At present, no uniform standards or guidelines exist as concerns chemoprevention of HNSCC. Studies conducted on cell cultures of neoplastic cell lines of HNSCC and on animals give promising results, yet they do not find full confirmation in clinical studies on humans. The increasingly better understanding of the molecular mechanism of cancerogenesis allows to identify new targets, in which this process can be stopped or reversed by means of a suitable chemopreventive agent. Also the mechanisms of substances studied have been ever better recognized. Despite that, there are still not many substances with potentially anticancerogenic action that have been subject to phase 3 clinical studies and the few substances that have undergone such studies turned to be less effective than forecasted.

The better our understanding of carcinogenesis mechanisms and premalignancy lesions biology, the more urgent the finding of suitable clinical, histological, molecular, or genetic markers, which will allow for individually targeted chemoprevention, thus enhancing its efficacy. Also, further studies are needed to find markers, which will allow taking decisions concerning termination or further continuation of chemoprevention [11].

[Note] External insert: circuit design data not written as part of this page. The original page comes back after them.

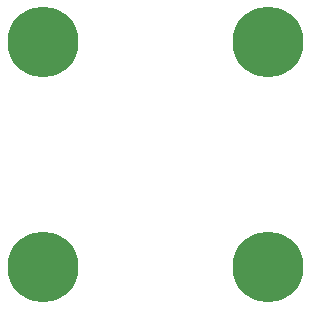
<source format=gts>
G04 #@! TF.FileFunction,Soldermask,Top*
%FSLAX46Y46*%
G04 Gerber Fmt 4.6, Leading zero omitted, Abs format (unit mm)*
G04 Created by KiCad (PCBNEW 4.0.7) date 12/11/17 00:30:20*
%MOMM*%
%LPD*%
G01*
G04 APERTURE LIST*
%ADD10C,0.100000*%
%ADD11C,6.000000*%
G04 APERTURE END LIST*
D10*
D11*
X146050000Y-111760000D03*
X165100000Y-111760000D03*
X146050000Y-130810000D03*
X165100000Y-130810000D03*
M02*

</source>
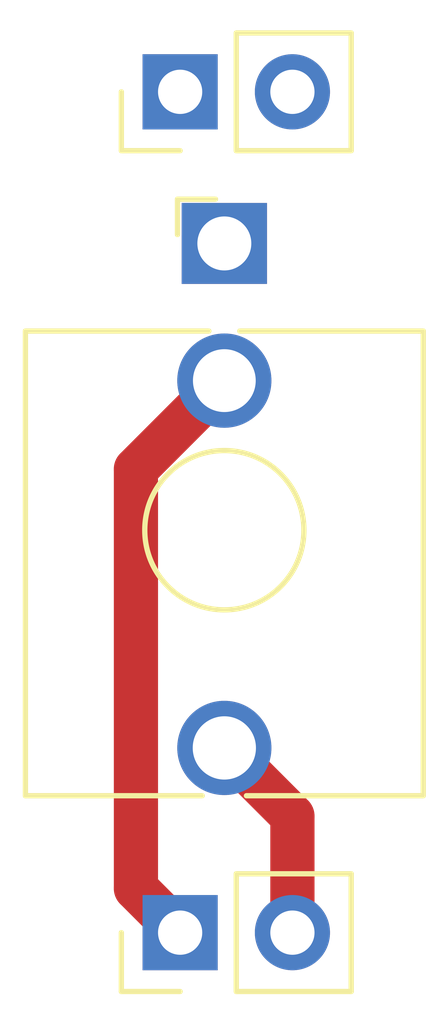
<source format=kicad_pcb>
(kicad_pcb (version 20211014) (generator pcbnew)

  (general
    (thickness 1.6)
  )

  (paper "A4")
  (layers
    (0 "F.Cu" signal)
    (31 "B.Cu" signal)
    (32 "B.Adhes" user "B.Adhesive")
    (33 "F.Adhes" user "F.Adhesive")
    (34 "B.Paste" user)
    (35 "F.Paste" user)
    (36 "B.SilkS" user "B.Silkscreen")
    (37 "F.SilkS" user "F.Silkscreen")
    (38 "B.Mask" user)
    (39 "F.Mask" user)
    (40 "Dwgs.User" user "User.Drawings")
    (41 "Cmts.User" user "User.Comments")
    (42 "Eco1.User" user "User.Eco1")
    (43 "Eco2.User" user "User.Eco2")
    (44 "Edge.Cuts" user)
    (45 "Margin" user)
    (46 "B.CrtYd" user "B.Courtyard")
    (47 "F.CrtYd" user "F.Courtyard")
    (48 "B.Fab" user)
    (49 "F.Fab" user)
    (50 "User.1" user)
    (51 "User.2" user)
    (52 "User.3" user)
    (53 "User.4" user)
    (54 "User.5" user)
    (55 "User.6" user)
    (56 "User.7" user)
    (57 "User.8" user)
    (58 "User.9" user)
  )

  (setup
    (stackup
      (layer "F.SilkS" (type "Top Silk Screen"))
      (layer "F.Paste" (type "Top Solder Paste"))
      (layer "F.Mask" (type "Top Solder Mask") (thickness 0.01))
      (layer "F.Cu" (type "copper") (thickness 0.035))
      (layer "dielectric 1" (type "core") (thickness 1.51) (material "FR4") (epsilon_r 4.5) (loss_tangent 0.02))
      (layer "B.Cu" (type "copper") (thickness 0.035))
      (layer "B.Mask" (type "Bottom Solder Mask") (thickness 0.01))
      (layer "B.Paste" (type "Bottom Solder Paste"))
      (layer "B.SilkS" (type "Bottom Silk Screen"))
      (copper_finish "None")
      (dielectric_constraints no)
    )
    (pad_to_mask_clearance 0)
    (pcbplotparams
      (layerselection 0x00010fc_ffffffff)
      (disableapertmacros false)
      (usegerberextensions false)
      (usegerberattributes true)
      (usegerberadvancedattributes true)
      (creategerberjobfile true)
      (svguseinch false)
      (svgprecision 6)
      (excludeedgelayer true)
      (plotframeref false)
      (viasonmask false)
      (mode 1)
      (useauxorigin false)
      (hpglpennumber 1)
      (hpglpenspeed 20)
      (hpglpendiameter 15.000000)
      (dxfpolygonmode true)
      (dxfimperialunits true)
      (dxfusepcbnewfont true)
      (psnegative false)
      (psa4output false)
      (plotreference true)
      (plotvalue true)
      (plotinvisibletext false)
      (sketchpadsonfab false)
      (subtractmaskfromsilk false)
      (outputformat 1)
      (mirror false)
      (drillshape 0)
      (scaleselection 1)
      (outputdirectory "gerber")
    )
  )

  (net 0 "")
  (net 1 "unconnected-(J3-PadG)")
  (net 2 "Net-(J3-PadT)")
  (net 3 "Net-(J3-PadS)")
  (net 4 "unconnected-(J8-Pad1)")
  (net 5 "unconnected-(J8-Pad2)")

  (footprint "Connector_PinHeader_2.54mm:PinHeader_1x02_P2.54mm_Vertical" (layer "F.Cu") (at 105 87 90))

  (footprint "LIBRARY-8-bit-computer:3.5mm-mono-jack-eurorack-2" (layer "F.Cu") (at 106 78))

  (footprint "Connector_PinHeader_2.54mm:PinHeader_1x02_P2.54mm_Vertical" (layer "F.Cu") (at 105 68 90))

  (gr_rect (start 101 66) (end 111 89) (layer "User.9") (width 0.15) (fill none) (tstamp 65547a2e-eea4-410b-8580-f7fedddacd36))

  (segment (start 106 82.826) (end 107.54 84.366) (width 1) (layer "F.Cu") (net 2) (tstamp 3ae5315c-dd7a-43dd-8db9-2a83757c9096))
  (segment (start 107.54 84.366) (end 107.54 87) (width 1) (layer "F.Cu") (net 2) (tstamp f576c69e-b6b0-4c82-95df-465e8a72a7b7))
  (segment (start 104 76.526) (end 104 86) (width 1) (layer "F.Cu") (net 3) (tstamp 5471573b-184c-47a5-a5aa-bc5d5d698348))
  (segment (start 106 74.526) (end 104 76.526) (width 1) (layer "F.Cu") (net 3) (tstamp af2ecf6e-ddab-429e-ba9d-bfc12339bfeb))
  (segment (start 104 86) (end 105 87) (width 1) (layer "F.Cu") (net 3) (tstamp c8431635-edb6-4185-acd8-b2d81a29585e))

)

</source>
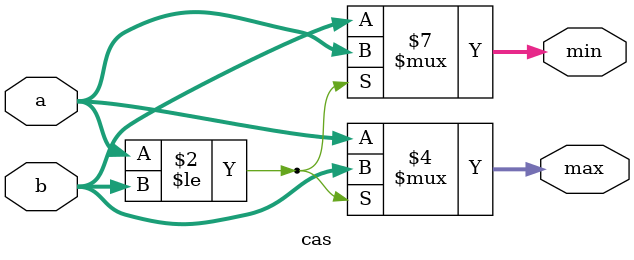
<source format=sv>
module cas #(
    parameter width = 32
)(
    input  logic [width-1:0] a,
    input  logic [width-1:0] b,
    output logic [width-1:0] min,
    output logic [width-1:0] max
);

    always_comb begin
        if ($signed(a) <= $signed(b)) begin
            min = a;
            max = b;
        end 
        else begin
            min = b;
            max = a;
        end
    end

endmodule


</source>
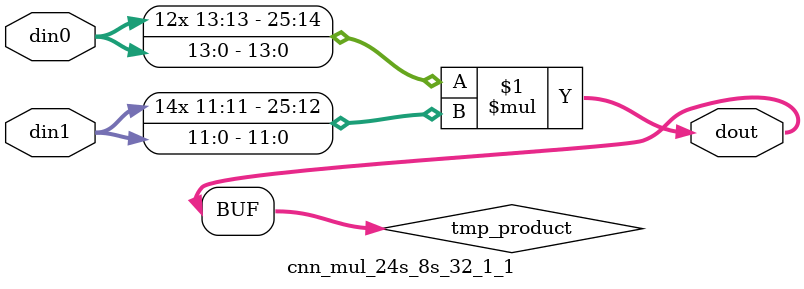
<source format=v>

`timescale 1 ns / 1 ps

  module cnn_mul_24s_8s_32_1_1(din0, din1, dout);
parameter ID = 1;
parameter NUM_STAGE = 0;
parameter din0_WIDTH = 14;
parameter din1_WIDTH = 12;
parameter dout_WIDTH = 26;

input [din0_WIDTH - 1 : 0] din0; 
input [din1_WIDTH - 1 : 0] din1; 
output [dout_WIDTH - 1 : 0] dout;

wire signed [dout_WIDTH - 1 : 0] tmp_product;













assign tmp_product = $signed(din0) * $signed(din1);








assign dout = tmp_product;







endmodule

</source>
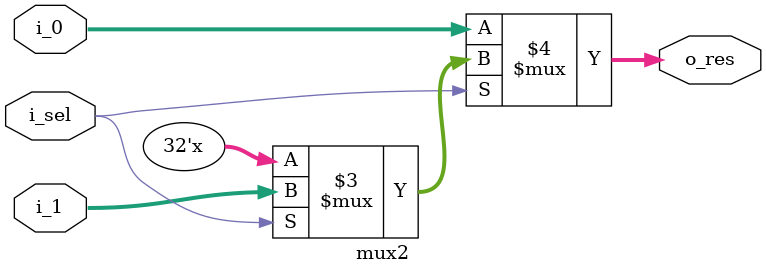
<source format=v>
module mux2
#(
    parameter WIDTH = 32
)
(
    /* inputs */
    input             i_sel,
    input [WIDTH-1:0] i_0,
    input [WIDTH-1:0] i_1,

    /* outputs */
    output [WIDTH-1:0] o_res
);

    assign o_res =
        (i_sel == 1'd0) ? i_0 :
            (i_sel == 1'd1) ? i_1 :
                {WIDTH{1'bz}};

endmodule

</source>
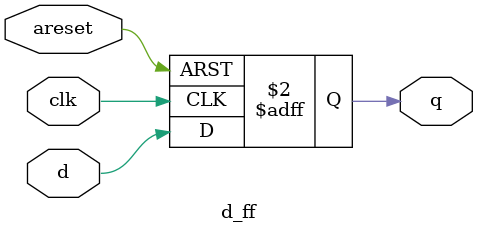
<source format=v>
module d_ff (
    input clk,
    input d, 
    input areset,   // asynchronous reset
    output reg q);
    always@(posedge clk or posedge areset)begin
        if (areset)
            q<=0;
        else
            q<=d;
    end
endmodule

</source>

An important role in the etiopathogenesis of head and neck carcinoma is played by infection with human papilloma virus (HPV). Chemoprevention of HPV-positive head and neck cancer is a relatively less profoundly studied subject. Much indicates that such carcinomas do not respond to the compounds studied so far [118]. The increasing percentage of HPV-positive HNSCC calls for the development of specific chemoprevention strategies for such a type of carcinoma.

The attention of scientists is focused, to a large extent, upon compounds of natural origin, as they possess many features of an ideal chemopreventive agent, such as absence of adverse effects or but a slight presence of them, which allows for long term application, wide availability, and low cost/price. Research will prove whether they will also demonstrate sufficient efficacy. The development of new technologies for provision of the pharmaceutical forms of them, particularly the nanocarriers, creates new hopes for further improvement of chemoprevention of HNSCC.

Conflicts of Interest

The authors declare that they have no conflicts of interest.